■ **TASK INPUT**:
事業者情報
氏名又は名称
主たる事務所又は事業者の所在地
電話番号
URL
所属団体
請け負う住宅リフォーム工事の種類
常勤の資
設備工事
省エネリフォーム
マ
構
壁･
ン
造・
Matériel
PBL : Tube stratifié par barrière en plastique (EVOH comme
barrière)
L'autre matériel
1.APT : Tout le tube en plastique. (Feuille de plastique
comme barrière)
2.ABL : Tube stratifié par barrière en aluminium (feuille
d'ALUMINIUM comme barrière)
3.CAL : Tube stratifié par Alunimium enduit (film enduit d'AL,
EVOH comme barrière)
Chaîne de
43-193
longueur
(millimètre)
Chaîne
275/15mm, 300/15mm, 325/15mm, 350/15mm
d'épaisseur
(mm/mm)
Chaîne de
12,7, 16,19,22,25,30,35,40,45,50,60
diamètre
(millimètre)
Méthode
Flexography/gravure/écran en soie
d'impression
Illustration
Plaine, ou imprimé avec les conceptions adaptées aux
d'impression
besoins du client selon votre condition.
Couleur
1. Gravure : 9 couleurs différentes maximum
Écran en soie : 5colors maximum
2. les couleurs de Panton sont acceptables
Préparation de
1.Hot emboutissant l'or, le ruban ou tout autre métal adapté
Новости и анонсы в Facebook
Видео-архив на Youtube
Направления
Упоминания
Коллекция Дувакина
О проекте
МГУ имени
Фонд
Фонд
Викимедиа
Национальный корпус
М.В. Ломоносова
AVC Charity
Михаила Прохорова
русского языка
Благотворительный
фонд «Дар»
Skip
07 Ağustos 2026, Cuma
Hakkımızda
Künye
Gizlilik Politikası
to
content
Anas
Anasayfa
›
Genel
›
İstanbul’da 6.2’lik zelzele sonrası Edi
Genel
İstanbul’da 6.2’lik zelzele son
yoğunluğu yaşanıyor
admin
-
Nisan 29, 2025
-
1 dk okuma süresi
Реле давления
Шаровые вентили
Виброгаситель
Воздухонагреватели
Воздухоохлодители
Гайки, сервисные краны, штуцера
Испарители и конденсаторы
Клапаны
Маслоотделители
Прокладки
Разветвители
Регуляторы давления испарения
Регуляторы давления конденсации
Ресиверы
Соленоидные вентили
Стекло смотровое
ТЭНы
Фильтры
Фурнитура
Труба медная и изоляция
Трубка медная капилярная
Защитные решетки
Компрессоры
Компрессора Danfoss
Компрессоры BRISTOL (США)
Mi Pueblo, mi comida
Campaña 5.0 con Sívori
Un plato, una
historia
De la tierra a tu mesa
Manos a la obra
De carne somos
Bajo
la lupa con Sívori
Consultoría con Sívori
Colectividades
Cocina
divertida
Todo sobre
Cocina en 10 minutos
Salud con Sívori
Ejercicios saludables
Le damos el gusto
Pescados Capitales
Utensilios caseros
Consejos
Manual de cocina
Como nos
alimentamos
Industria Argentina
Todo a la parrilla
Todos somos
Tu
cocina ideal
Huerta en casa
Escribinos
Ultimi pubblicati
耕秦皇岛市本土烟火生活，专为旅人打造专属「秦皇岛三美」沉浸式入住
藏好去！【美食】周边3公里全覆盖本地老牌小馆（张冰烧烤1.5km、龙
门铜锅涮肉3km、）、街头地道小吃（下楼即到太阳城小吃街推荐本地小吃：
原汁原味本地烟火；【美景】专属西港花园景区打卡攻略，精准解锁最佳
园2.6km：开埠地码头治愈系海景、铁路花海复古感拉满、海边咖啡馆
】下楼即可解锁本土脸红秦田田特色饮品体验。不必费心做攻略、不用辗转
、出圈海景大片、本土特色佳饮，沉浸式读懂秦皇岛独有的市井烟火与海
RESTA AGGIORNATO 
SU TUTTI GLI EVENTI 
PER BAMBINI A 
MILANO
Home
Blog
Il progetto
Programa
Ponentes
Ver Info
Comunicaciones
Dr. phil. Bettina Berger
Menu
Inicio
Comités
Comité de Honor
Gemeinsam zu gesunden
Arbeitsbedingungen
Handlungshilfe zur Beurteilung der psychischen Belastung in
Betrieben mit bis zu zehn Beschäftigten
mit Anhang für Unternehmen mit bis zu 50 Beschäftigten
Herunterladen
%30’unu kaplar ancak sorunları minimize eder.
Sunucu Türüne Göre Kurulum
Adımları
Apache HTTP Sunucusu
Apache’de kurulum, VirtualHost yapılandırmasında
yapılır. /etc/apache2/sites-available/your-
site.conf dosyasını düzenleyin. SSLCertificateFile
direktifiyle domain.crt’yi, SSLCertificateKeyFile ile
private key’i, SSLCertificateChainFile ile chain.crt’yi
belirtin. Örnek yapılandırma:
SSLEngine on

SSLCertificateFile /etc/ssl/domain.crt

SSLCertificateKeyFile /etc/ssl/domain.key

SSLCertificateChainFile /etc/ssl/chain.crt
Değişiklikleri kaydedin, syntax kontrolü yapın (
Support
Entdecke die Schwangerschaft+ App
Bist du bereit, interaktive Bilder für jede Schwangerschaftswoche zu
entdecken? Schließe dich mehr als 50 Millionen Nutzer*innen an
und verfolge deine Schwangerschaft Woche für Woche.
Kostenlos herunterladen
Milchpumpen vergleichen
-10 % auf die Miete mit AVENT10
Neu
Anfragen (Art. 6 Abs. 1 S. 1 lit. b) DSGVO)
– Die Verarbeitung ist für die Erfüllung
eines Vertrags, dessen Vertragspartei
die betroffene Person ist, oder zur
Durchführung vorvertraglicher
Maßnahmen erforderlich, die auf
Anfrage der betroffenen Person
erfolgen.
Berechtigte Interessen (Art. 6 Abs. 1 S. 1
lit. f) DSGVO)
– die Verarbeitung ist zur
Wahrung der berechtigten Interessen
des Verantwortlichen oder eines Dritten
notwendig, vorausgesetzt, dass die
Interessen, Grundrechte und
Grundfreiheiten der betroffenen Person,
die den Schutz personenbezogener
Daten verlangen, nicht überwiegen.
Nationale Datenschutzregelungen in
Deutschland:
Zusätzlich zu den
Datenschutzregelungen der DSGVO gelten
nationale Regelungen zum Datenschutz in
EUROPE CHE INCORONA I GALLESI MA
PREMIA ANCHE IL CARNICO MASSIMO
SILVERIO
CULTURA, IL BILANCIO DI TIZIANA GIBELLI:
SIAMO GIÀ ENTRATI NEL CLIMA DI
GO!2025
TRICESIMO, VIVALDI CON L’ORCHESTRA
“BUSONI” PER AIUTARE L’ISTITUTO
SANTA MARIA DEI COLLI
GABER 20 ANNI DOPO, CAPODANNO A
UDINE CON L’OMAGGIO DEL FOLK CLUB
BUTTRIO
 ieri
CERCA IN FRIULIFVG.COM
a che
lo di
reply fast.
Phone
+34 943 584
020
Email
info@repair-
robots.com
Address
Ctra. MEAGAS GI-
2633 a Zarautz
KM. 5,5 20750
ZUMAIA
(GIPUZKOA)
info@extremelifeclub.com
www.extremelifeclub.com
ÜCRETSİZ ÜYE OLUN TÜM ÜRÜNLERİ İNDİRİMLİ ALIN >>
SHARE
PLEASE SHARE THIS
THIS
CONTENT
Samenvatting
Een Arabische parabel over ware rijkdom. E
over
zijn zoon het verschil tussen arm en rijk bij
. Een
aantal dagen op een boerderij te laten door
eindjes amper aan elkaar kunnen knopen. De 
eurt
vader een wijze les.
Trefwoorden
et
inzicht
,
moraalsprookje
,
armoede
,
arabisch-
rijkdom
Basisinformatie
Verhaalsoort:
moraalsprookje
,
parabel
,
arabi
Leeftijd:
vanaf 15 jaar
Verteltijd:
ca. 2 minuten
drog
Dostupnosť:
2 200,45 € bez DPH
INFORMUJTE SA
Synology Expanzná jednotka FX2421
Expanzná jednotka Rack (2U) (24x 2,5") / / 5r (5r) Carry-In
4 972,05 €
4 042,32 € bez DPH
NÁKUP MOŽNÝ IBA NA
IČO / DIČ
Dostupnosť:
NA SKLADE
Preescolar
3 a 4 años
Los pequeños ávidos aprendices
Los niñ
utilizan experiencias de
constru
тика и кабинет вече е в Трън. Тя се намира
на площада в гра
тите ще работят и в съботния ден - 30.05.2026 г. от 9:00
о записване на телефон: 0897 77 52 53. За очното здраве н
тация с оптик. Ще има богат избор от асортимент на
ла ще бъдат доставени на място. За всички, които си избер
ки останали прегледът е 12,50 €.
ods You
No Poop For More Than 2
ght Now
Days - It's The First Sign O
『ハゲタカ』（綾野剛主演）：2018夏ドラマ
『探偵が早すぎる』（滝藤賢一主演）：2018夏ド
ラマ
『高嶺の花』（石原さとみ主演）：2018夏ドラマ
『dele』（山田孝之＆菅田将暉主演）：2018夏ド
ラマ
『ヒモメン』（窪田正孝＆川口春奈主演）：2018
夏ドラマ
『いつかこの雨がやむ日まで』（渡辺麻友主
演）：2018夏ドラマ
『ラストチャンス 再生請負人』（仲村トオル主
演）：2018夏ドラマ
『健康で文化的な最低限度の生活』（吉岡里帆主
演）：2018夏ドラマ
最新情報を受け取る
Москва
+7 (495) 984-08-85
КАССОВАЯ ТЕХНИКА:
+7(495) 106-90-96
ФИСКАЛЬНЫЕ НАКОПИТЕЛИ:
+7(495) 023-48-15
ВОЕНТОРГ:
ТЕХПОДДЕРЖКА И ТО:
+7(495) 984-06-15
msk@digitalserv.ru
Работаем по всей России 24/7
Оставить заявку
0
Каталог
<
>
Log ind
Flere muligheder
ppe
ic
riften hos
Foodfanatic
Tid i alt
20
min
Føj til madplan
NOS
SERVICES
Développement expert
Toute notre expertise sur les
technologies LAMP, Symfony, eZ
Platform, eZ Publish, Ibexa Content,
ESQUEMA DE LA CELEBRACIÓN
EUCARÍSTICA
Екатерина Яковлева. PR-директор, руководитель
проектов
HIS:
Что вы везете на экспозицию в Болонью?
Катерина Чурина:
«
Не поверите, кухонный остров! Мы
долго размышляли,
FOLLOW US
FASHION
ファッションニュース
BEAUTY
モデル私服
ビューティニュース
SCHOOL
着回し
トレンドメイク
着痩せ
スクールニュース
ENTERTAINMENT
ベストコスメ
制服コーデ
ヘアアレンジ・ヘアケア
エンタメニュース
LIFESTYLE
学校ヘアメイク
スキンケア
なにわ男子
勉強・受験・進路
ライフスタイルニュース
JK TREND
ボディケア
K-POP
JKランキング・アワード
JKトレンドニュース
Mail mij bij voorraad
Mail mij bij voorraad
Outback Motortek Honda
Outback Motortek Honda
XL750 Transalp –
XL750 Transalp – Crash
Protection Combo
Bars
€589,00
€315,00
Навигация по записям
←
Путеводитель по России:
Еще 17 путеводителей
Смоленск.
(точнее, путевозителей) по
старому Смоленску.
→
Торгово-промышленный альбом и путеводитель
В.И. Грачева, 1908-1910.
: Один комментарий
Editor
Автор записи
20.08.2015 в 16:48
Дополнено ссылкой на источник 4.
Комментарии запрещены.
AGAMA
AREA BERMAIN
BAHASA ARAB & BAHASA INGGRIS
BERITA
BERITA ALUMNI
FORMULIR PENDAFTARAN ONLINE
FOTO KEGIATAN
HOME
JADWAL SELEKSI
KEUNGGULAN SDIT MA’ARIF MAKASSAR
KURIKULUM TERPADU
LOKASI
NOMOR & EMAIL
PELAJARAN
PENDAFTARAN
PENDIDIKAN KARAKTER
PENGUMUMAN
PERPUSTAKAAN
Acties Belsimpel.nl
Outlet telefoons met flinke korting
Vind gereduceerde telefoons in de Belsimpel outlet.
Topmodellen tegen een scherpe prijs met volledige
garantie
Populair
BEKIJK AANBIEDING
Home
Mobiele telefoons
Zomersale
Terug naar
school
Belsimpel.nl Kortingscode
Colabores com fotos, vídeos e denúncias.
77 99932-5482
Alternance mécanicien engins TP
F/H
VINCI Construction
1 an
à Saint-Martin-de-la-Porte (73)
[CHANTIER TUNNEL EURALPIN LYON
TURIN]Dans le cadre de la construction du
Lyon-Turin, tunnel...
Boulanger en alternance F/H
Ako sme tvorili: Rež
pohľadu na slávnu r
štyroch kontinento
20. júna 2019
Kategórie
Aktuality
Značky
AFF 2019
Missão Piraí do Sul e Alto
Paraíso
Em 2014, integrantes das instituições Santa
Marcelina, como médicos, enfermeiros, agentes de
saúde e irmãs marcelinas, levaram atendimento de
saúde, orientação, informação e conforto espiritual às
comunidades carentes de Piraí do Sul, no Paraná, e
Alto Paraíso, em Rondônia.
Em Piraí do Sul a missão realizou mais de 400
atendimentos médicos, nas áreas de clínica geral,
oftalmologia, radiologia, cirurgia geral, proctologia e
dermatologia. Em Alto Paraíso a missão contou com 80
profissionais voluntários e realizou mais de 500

■ **YOUR ASSIGNMENT**: Set down, exactly as written, each line of the data from its opening line through the one containing "1.APT : Tout". Output nothing more.

■ **OUTPUT OF THE EXERCISE**:
事業者情報
氏名又は名称
主たる事務所又は事業者の所在地
電話番号
URL
所属団体
請け負う住宅リフォーム工事の種類
常勤の資
設備工事
省エネリフォーム
マ
構
壁･
ン
造・
Matériel
PBL : Tube stratifié par barrière en plastique (EVOH comme
barrière)
L'autre matériel
1.APT : Tout le tube en plastique. (Feuille de plastique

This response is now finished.